Подумав так, Ивашкин поднялся навстречу нарушителю…

* * *

Рано утром Корнев с сыном уезжали домой — Василий на побывку, у отца кончался отпуск.

Проводить Василия вышло немного, человек пять: остальные солдаты были в наряде, другие отдыхали после службы. А в общем-то все ребята еще вечером пожелали ему счастливого пути.

По дороге в погранотряд Ивашкин попросил водителя завернуть к Каракумскому каналу. И вот впереди блеснула вода. Все вышли из машины.

Было тихо, безветренно. Солнце, поднявшееся из-за гряды облаков над горизонтом, рассыпало по гладкой поверхности воды оранжевые отблески. Пахло осокой, илом. Невдалеке с шумным плеском опустилась небольшая стайка уток. В зарослях камышей у противоположного берега гулко ударила крупная рыба.

— Большая вода посреди песков, — задумчиво проговорил Корнев. — Это удивительно, течет настоящая река, в берега волны плещут, а кругом барханы.

— А что тут особенного, папа? Канал давным-давно проложен, — сын, спустился к воде, сполоснул руки, — он только что вместе с водителем осматривал двигатель.

— Ну, тебя-то, может, этим не удивишь. Ты приехал сюда, канал уже был. А для нас с Федором Михайловичем это чудо. Мы помнили другие времена, когда глоток воды здесь стоил дорого…

Ивашкин раскинул плащ-палатку, сел, приглашая отца с сыном располагаться рядом. Из-под руки посмотрел вдоль канала, светлой ниткой убегающего в даль.

— По-своему ты прав, Вася, — улыбнулся он, положив руку на плечо солдата. — Но и твой батька верно говорит. Как не восхищаться Каракум-рекой!.. Только что проезжали совхоз. Видел, какие поля? Сады растут. Горы хлопка-сырца. А какой дыней нас угощали… Ничего этого до канала тут не было. Росла верблюжья колючка, ветер гонял перекати-поле. Пришла вода, и все преобразилось, — полковник замолчал, глядя на проплывавшую мимо стайку уток. Сняв фуражку, пригладил седеющие волосы. — Гляжу на этот канал и думаю о наших с тобой, Петр Семенович, друзьях и сослуживцах. Будь сейчас здесь Владимир Петрович Тагильцев, и он порадовался бы вместе с нами.

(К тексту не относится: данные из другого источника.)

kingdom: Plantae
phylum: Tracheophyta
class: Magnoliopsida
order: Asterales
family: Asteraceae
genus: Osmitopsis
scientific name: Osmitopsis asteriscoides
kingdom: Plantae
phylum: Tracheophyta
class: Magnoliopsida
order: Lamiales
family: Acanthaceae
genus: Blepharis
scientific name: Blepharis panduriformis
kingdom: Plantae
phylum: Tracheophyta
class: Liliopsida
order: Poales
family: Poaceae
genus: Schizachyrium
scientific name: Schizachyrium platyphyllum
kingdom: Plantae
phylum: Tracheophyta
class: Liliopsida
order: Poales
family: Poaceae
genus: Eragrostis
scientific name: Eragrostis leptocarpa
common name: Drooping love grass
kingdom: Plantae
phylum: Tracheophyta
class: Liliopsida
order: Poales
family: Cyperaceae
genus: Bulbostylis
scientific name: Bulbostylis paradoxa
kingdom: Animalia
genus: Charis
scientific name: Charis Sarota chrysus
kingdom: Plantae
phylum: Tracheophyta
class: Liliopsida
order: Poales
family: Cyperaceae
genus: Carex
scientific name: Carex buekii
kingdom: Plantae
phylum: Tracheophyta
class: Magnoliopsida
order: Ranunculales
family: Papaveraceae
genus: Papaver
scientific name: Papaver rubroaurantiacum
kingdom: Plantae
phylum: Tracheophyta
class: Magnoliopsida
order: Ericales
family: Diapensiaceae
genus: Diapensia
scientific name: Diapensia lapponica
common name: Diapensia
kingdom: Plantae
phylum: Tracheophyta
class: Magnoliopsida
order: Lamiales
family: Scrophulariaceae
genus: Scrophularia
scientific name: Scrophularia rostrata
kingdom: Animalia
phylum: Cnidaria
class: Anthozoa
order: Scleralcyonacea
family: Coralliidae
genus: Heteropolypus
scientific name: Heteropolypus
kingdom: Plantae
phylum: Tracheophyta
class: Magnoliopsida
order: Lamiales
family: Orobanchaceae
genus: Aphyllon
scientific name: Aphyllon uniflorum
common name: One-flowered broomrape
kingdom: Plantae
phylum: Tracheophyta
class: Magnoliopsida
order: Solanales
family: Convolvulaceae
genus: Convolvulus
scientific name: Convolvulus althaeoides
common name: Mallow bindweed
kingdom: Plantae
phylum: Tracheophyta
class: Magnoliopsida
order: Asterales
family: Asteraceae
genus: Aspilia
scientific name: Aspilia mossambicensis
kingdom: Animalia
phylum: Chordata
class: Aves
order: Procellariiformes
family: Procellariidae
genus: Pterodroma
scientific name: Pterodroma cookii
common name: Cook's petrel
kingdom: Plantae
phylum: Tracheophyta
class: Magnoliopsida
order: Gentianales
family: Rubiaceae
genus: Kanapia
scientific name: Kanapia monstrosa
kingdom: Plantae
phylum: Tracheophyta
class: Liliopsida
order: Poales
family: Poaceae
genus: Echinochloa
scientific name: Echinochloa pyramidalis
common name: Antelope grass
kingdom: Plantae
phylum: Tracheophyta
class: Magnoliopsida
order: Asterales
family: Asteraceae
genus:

— Кстати, как он поживает? — спросил Петр Семенович. — Ты давно его не видел?

— Весной был в Ленинграде по служебным делам, тогда и встретились. Он давно уже на партийной работе, депутат городского Совета. А летом он ко мне в погранотряд нагрянул. Передовики производства, артисты с ним приезжали. Интересная была встреча. Вспомнили мы с нашим бывшим отделенным годы молодые…

— Встретишь, передавай ему привет. Как хотелось бы увидеться, — сказал Корнев.